A couple of guys check me out as I cross the restaurant, which makes me feel a little better. At least my outfit’s a winner. Although, as I near Paul, I can’t really say the same about his clothing choices. He hasn’t exactly made an effort. He’s wearing an old navy shirt he’s had for years that’s covered in bobbles. I keep telling him to get rid of it, but he refuses. He loves that shirt. And he hasn’t brushed his hair either. I mean, seriously? Paul may work as a graphic designer in an arty coworking space, he may not be subject to the strict grooming and dress codes as my corporate job, but still. He is meant to be proposing today, he could have made a bit more of an effort.

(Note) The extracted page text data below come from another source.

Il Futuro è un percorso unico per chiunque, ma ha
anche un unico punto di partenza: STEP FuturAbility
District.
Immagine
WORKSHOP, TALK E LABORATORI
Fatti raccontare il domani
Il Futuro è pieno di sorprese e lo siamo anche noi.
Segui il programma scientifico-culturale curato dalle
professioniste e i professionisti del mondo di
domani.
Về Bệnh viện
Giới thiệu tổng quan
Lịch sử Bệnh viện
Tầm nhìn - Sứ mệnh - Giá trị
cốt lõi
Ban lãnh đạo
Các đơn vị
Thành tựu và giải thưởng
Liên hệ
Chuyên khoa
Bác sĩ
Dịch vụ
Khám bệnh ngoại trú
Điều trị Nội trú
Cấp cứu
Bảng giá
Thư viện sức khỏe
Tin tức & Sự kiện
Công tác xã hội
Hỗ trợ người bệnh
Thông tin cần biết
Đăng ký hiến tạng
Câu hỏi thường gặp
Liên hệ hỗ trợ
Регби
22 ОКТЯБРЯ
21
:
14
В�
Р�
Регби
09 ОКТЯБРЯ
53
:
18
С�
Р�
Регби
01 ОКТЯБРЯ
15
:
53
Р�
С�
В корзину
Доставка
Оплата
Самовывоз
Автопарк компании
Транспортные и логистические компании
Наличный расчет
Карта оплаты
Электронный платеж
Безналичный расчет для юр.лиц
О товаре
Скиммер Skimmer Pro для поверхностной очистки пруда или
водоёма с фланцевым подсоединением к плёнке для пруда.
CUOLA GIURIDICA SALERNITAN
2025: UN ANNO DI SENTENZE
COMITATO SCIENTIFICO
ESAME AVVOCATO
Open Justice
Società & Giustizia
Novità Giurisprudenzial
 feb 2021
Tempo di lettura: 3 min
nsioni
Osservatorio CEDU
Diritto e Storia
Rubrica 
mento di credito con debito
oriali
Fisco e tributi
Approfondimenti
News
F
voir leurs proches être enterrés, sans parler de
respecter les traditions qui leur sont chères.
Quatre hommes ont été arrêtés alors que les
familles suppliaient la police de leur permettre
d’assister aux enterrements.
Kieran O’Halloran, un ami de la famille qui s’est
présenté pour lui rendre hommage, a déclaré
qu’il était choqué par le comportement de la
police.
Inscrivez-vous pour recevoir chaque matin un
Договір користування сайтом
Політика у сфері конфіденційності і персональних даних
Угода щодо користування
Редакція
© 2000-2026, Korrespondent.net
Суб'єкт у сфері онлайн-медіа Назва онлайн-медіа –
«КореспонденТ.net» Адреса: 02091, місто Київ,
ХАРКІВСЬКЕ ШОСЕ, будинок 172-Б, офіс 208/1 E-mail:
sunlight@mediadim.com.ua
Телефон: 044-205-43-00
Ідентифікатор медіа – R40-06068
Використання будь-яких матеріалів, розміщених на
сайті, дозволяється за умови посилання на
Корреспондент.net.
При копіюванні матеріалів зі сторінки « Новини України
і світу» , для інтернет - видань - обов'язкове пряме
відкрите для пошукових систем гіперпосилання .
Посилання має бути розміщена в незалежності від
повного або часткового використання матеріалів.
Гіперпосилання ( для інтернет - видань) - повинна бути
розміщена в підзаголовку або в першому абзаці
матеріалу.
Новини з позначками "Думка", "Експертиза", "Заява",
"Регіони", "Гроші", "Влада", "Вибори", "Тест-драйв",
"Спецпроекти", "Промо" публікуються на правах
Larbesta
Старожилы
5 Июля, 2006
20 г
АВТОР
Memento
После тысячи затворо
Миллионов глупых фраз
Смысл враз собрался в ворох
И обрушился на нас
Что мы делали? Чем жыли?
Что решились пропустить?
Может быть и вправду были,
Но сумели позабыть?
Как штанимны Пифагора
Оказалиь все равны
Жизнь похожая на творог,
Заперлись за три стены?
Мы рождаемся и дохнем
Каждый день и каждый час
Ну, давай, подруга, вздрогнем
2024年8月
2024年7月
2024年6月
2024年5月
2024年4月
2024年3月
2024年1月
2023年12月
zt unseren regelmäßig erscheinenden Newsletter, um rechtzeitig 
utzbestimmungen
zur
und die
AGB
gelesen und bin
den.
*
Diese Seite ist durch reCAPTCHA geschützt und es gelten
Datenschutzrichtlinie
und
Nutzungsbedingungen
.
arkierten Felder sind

He looks up and waves limply at me. I fix a smile onto my face, but I feel another twinge of disappointment. He hasn’t even shaved. He doesn’t even look happy. In fact, he looks quite weary and tense. Perhaps he’s as deflated as I am about the restaurant’s transformation. I wave back and try to be more positive. All is not lost. The restaurant may be a bit rubbish, but we can always go to a nice romantic cocktail bar afterwards and have a laugh at what a bust dinner was. Maybe Paul will propose there? Or perhaps we’ll wander over to London Bridge and he’ll get down on one knee with the Thames shining under the light of the moon and the city glittering in the darkness around us. That would be perfect! Maybe this has gone wrong for a reason.